Dr. (c) M. SUNANDAR YUWONO, S.H., M.H.
Praktisi Hukum Ketua K PIdsus, Waketum KPK Tipikor Pusat.
“Yang lemah diseret, yang kuat dilindungi.”
Infoombbombbsiberindonesia.com-Kalimat itu tak lagi sekadar kritik, melainkan kenyataan pahit dalam wajah penegakan hukum kita hari ini. Saat hukum hanya menjadi alat transaksi politik dan kekuasaan, maka keadilan menjadi barang mewah yang hanya dinikmati segelintir elite.
Hukum Bukan Lagi Panglima, Tapi Pelayan Kekuasaan
Dalam teori, hukum adalah panglima. Tapi dalam praktik, hukum tunduk pada selera pemilik modal dan kekuasaan. Banyak kasus hukum tak berjalan karena “disetir” kekuatan tak kasat mata. Bahkan, aparat penegak hukum kerap menjadi aktor politik—bukan penegak keadilan.
Yang menyedihkan, rakyat kecil sering kali hanya dijadikan obyek hukum, bukan subyek perlindungan hukum.
Politik Hukum yang Korosif
Politik hukum Indonesia saat ini mengarah pada penyesuaian aturan demi kepentingan kekuasaan. RUU penting seperti:
RUU Perampasan Aset,
RUU Perlindungan Data Pribadi,
RUU Kecerdasan Buatan,
terlihat stagnan atau dibahas setengah hati karena tidak sejalan dengan “agenda kekuasaan”. Sementara RUU yang menguntungkan elite bisa disahkan kilat.
Pasar Klontong Bernama Penegakan Hukum
Hukum hari ini bak pasar klontong: bisa dinego, bisa dipesan, bisa ditawar.
Ini bukan hiperbola, tapi realitas. Banyak keputusan hukum yang aneh, janggal, bahkan mencederai akal sehat publik. Hukum menjadi sarana kompromi, bukan penyelesaian konflik yang adil.
Aparat Hukum: Netral atau Netralisasi?
Netralitas aparat menjadi pertanyaan besar. Di satu sisi, kita ingin penegak hukum yang adil. Di sisi lain, kita melihat banyak kasus:
Kriminalisasi terhadap tokoh kritis,
Perlindungan terhadap pelaku korupsi berkekuatan politik,
Pengabaian terhadap korban yang tak punya “akses.”
Jika ini dibiarkan, maka hukum hanya akan menjadi ilusi, dan kepercayaan publik akan runtuh.
Reformasi Hukum: Jalan atau Slogan?
Sudah saatnya reformasi hukum dijalankan secara nyata, bukan hanya lips service.

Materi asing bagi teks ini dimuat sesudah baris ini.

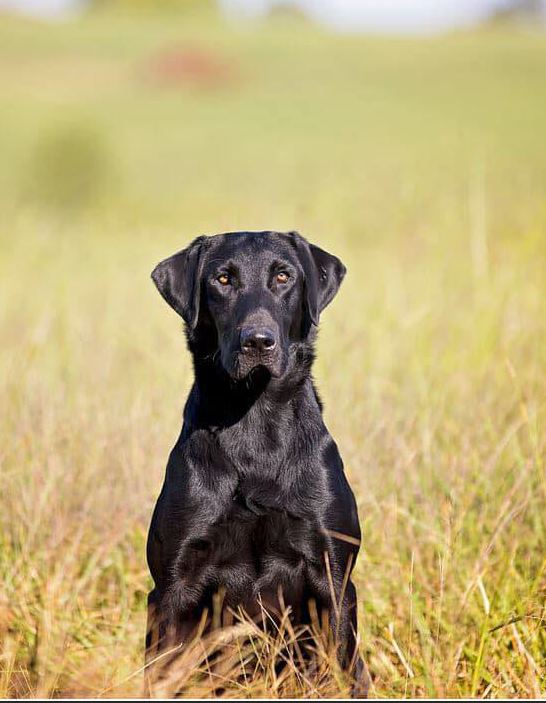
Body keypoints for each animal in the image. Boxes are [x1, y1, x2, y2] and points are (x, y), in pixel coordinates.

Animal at [144, 232, 366, 700]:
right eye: (223, 279)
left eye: (283, 276)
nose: (257, 341)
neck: (255, 423)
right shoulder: (171, 589)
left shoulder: (335, 581)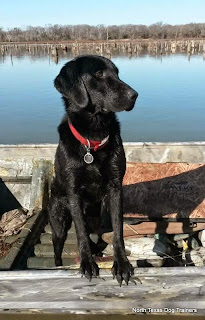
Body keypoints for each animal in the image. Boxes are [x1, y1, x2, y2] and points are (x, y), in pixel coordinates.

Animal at [48, 54, 138, 284]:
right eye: (98, 73)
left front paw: (121, 264)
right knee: (58, 246)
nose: (134, 95)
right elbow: (80, 232)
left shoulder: (115, 188)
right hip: (59, 221)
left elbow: (118, 231)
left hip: (97, 215)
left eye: (117, 73)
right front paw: (87, 263)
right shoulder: (73, 193)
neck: (93, 140)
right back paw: (60, 265)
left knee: (95, 233)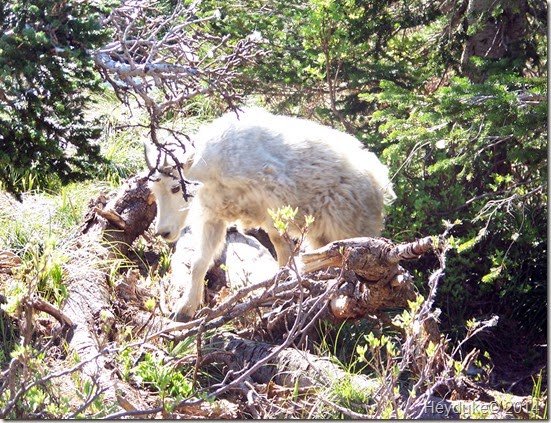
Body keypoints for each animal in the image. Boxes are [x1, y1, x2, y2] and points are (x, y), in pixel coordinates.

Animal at [147, 108, 396, 322]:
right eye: (154, 190)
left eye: (175, 188)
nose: (163, 232)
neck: (212, 167)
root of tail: (381, 183)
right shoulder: (214, 216)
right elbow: (200, 262)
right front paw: (184, 309)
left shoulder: (274, 204)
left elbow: (281, 247)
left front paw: (281, 288)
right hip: (321, 235)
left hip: (347, 226)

Apa yang harus dilakukan?
1. Lembaga hukum harus independen dari intervensi politik.
2. Penegakan hukum berbasis nurani, bukan hanya norma.
3. Masyarakat harus diedukasi agar paham hak-hak hukumnya.

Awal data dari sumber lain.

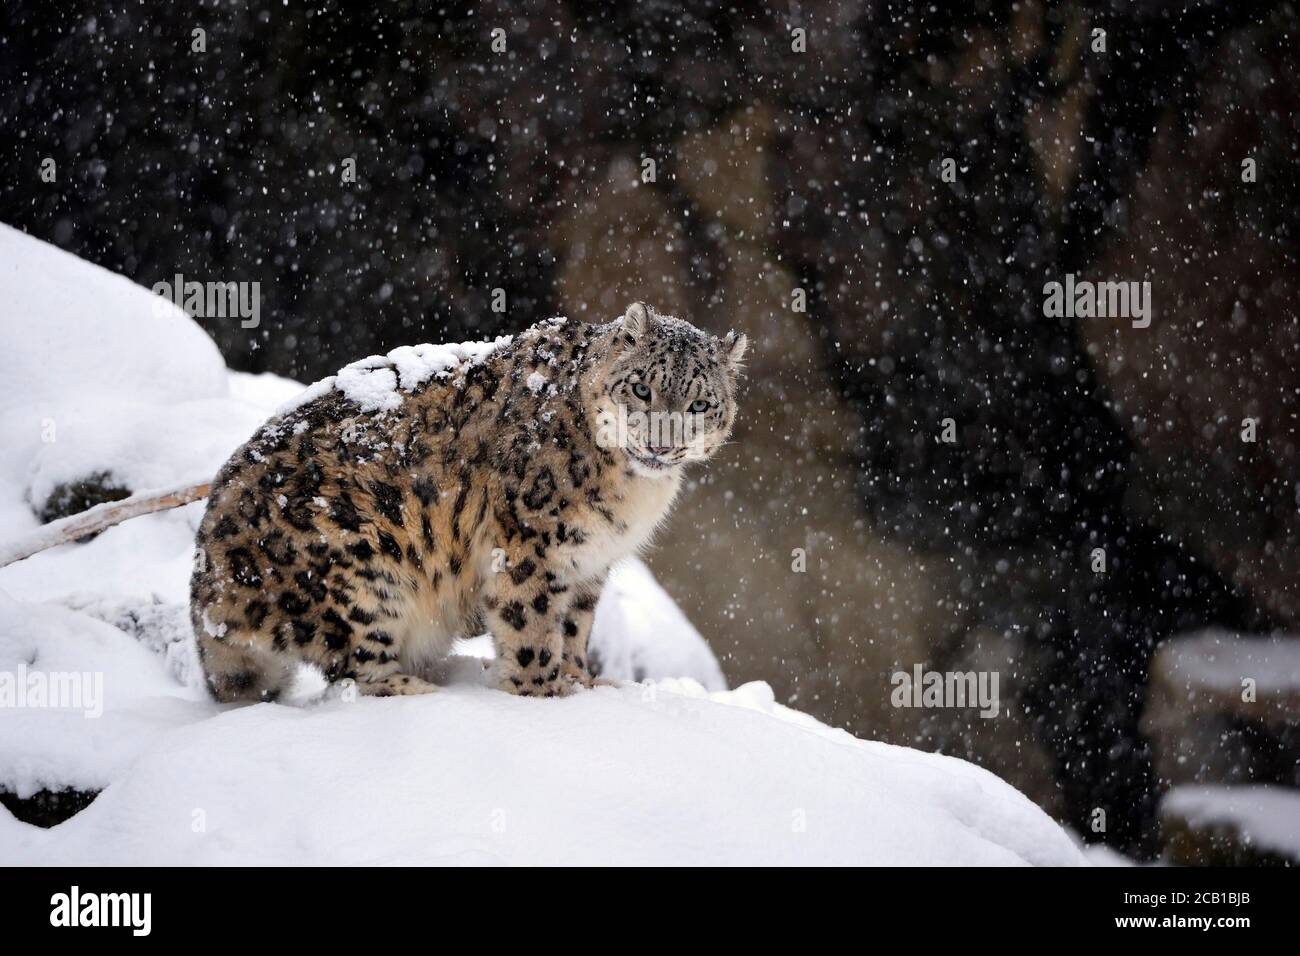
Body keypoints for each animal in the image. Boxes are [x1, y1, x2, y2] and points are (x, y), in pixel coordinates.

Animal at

4. Peran pers dan civil society harus dijamin untuk kontrol sosial.
Hukum untuk Siapa?
Hukum yang baik adalah hukum yang membela keadilan, bukan menakuti rakyat. Jika hukum hanya tajam ke bawah dan tumpul ke atas, maka negara hukum hanyalah topeng demokrasi.
Dan jika hukum terus dibeli oleh kekuasaan, maka cepat atau lambat bangsa ini akan kehilangan arah, kehilangan kepercayaan, dan kehilangan masa depan.
Saatnya kita bersuara. Hukum harus kembali pada rakyat.
Karena tanpa keadilan, hukum hanyalah kekerasan yang dilegalkan.